4.3 Step 3: kill any running containers in this pod which are not to keep

刪除不需要的pod下的容器

		// Step 3: kill any running containers in this pod which are not to keep.
		for containerID, containerInfo := range podContainerChanges.ContainersToKill {
			glog.V(3).Infof("Killing unwanted container %q(id=%q) for pod %q", containerInfo.name, containerID, format.Pod(pod))
			killContainerResult := kubecontainer.NewSyncResult(kubecontainer.KillContainer, containerInfo.name)
			result.AddSyncResult(killContainerResult)
			if err := m.killContainer(pod, containerID, containerInfo.name, containerInfo.message, nil); err != nil {
				killContainerResult.Fail(kubecontainer.ErrKillContainer, err.Error())
				glog.Errorf("killContainer %q(id=%q) for pod %q failed: %v", containerInfo.name, containerID, format.Pod(pod), err)
				return
			}
		}
	}

4.4 Step 4: Create a sandbox for the pod if necessary

建立sandbox（容器標準），呼叫createPodSandbox，建立pod配置，建立pod log目錄，呼叫m.runtimeService.RunPodSandbox

	// Step 4: Create a sandbox for the pod if necessary.
	podSandboxID := podContainerChanges.SandboxID
	if podContainerChanges.CreateSandbox {
		var msg string
		var err error

		glog.V(4).Infof("Creating sandbox for pod %q", format.Pod(pod))
		createSandboxResult := kubecontainer.NewSyncResult(kubecontainer.CreatePodSandbox, format.Pod(pod))
		result.AddSyncResult(createSandboxResult)
		podSandboxID, msg, err = m.createPodSandbox(pod, podContainerChanges.Attempt)
		if err != nil {
			createSandboxResult.Fail(kubecontainer.ErrCreatePodSandbox, msg)
			glog.Errorf("createPodSandbox for pod %q failed: %v", format.Pod(pod), err)
			ref, referr := ref.GetReference(legacyscheme.Scheme, pod)
			if referr != nil {
				glog.Errorf("Couldn't make a ref to pod %q: '%v'", format.Pod(pod), referr)
			}
			m.recorder.Eventf(ref, v1.EventTypeWarning, events.FailedCreatePodSandBox, "Failed create pod sandbox: %v", err)
			return
		}
		glog.V(4).Infof("Created PodSandbox %q for pod %q", podSandboxID, format.Pod(pod))

		podSandboxStatus, err := m.runtimeService.PodSandboxStatus(podSandboxID)
		if err != nil {
			ref, referr := ref.GetReference(legacyscheme.Scheme, pod)

**原始数据**
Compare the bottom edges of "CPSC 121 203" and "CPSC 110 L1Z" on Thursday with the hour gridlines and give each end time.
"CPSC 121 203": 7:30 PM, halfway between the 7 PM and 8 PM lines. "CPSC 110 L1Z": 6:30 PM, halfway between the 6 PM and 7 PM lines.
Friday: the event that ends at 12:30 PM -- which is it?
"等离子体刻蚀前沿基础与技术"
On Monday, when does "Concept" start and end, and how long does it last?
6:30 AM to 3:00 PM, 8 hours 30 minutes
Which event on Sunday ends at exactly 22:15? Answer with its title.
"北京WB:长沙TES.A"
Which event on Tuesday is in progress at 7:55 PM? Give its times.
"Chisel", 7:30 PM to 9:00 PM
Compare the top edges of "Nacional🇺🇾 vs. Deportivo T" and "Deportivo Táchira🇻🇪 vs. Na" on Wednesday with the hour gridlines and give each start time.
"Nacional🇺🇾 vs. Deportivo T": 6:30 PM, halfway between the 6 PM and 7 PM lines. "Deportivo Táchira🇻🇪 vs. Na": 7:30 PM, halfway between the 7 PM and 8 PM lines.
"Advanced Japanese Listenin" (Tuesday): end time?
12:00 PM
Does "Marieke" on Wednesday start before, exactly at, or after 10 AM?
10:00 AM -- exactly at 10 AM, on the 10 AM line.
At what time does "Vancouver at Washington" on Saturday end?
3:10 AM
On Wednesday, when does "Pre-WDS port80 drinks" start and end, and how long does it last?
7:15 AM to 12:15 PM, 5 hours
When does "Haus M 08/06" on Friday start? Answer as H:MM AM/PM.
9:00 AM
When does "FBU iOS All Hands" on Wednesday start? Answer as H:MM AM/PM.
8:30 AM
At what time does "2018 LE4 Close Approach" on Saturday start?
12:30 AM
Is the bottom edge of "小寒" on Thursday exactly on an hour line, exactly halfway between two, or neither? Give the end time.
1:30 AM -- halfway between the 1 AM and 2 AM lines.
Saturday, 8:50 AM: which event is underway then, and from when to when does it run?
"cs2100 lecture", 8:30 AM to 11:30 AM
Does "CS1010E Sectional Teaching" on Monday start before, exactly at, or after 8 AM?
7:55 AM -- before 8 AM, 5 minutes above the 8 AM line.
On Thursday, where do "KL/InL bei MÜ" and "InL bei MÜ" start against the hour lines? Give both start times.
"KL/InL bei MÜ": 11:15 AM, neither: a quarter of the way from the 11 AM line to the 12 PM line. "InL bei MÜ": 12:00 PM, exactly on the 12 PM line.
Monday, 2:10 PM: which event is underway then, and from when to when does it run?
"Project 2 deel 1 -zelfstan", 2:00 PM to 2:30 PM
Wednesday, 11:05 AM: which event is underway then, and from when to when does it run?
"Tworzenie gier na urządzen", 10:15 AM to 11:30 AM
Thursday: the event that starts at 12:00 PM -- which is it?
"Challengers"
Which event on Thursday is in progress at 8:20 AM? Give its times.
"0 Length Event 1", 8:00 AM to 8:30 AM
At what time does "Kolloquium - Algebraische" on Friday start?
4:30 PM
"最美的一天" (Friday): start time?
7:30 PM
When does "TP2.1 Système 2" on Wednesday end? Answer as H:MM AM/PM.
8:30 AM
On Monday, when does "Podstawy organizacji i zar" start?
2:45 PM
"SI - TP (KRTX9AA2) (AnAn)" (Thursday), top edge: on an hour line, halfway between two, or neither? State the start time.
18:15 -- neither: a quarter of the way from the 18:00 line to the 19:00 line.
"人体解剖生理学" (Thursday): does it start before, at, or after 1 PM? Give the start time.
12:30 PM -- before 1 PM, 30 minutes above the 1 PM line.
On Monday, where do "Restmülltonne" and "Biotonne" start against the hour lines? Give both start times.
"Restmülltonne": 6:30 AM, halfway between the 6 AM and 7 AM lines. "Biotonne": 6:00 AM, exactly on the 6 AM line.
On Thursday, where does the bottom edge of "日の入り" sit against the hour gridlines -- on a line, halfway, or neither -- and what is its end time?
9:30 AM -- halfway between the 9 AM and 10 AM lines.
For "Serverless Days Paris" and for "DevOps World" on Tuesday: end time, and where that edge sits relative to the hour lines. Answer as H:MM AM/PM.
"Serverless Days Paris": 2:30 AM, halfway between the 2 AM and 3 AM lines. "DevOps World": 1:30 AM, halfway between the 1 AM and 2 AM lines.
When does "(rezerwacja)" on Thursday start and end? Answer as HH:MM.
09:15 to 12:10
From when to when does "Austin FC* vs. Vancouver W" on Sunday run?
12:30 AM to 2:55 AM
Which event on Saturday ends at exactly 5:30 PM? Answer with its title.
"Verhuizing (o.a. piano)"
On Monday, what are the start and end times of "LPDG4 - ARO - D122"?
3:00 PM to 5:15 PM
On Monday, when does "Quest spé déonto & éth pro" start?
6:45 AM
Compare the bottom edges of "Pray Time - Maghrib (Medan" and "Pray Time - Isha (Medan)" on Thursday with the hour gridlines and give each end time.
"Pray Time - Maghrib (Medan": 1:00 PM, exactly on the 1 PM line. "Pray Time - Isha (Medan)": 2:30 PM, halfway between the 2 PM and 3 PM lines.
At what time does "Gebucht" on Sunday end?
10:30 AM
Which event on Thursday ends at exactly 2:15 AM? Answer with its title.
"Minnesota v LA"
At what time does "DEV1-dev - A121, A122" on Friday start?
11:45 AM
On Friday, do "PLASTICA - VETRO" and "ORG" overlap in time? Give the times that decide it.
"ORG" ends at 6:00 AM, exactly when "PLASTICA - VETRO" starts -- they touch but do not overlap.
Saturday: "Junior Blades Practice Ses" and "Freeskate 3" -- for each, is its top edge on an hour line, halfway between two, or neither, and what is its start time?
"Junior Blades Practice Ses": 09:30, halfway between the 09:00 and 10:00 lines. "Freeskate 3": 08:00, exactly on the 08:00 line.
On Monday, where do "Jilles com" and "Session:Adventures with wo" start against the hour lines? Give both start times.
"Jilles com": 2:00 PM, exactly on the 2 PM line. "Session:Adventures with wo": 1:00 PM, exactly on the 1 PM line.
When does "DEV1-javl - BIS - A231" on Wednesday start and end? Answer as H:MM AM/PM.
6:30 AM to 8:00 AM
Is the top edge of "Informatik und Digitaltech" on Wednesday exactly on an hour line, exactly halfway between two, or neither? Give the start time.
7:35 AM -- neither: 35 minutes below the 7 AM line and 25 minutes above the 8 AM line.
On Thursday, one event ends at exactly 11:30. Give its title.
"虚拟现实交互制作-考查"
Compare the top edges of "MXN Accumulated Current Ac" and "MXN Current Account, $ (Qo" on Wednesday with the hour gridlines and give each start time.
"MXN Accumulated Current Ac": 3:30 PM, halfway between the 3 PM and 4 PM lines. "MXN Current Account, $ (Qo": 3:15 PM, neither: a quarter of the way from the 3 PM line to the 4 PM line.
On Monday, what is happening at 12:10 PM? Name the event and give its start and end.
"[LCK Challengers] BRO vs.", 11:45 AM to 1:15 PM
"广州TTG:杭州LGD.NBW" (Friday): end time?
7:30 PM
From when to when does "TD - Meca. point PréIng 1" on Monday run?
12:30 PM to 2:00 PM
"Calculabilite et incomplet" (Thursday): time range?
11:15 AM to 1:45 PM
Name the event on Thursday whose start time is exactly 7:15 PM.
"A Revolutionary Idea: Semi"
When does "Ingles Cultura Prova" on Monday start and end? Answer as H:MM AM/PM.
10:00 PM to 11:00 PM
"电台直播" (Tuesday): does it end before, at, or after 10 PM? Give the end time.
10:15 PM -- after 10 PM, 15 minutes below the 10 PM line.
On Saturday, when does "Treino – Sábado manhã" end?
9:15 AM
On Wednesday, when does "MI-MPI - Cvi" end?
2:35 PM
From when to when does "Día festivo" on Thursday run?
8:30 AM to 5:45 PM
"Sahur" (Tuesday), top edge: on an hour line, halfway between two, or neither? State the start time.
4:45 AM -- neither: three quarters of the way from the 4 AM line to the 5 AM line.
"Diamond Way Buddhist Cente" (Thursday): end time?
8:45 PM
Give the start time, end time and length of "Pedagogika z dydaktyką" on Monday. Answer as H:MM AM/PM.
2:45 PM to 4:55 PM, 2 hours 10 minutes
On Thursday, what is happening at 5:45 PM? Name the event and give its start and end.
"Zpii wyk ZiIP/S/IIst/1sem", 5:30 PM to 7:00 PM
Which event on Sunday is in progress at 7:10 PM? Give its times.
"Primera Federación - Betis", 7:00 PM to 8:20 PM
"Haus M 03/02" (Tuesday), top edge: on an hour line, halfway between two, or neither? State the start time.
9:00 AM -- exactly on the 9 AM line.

**练习题**
[1] 在关于 pod 容器同步代码的页面中，第 3 步删除的是哪些容器？
[2] 请将记录中从含有“Saturday, 8:50 AM: which”的那一行开始、到含有“7:55 AM -- before”的那一行为止的内容重新写出，并把“event”换成“appointment”，其余部分保持不变。

**参考答案**
[1] 该 pod 下不需要保留的正在运行的容器。

[2]
Saturday, 8:50 AM: which appointment is underway then, and from when to when does it run?
"cs2100 lecture", 8:30 AM to 11:30 AM
Does "CS1010E Sectional Teaching" on Monday start before, exactly at, or after 8 AM?
7:55 AM -- before 8 AM, 5 minutes above the 8 AM line.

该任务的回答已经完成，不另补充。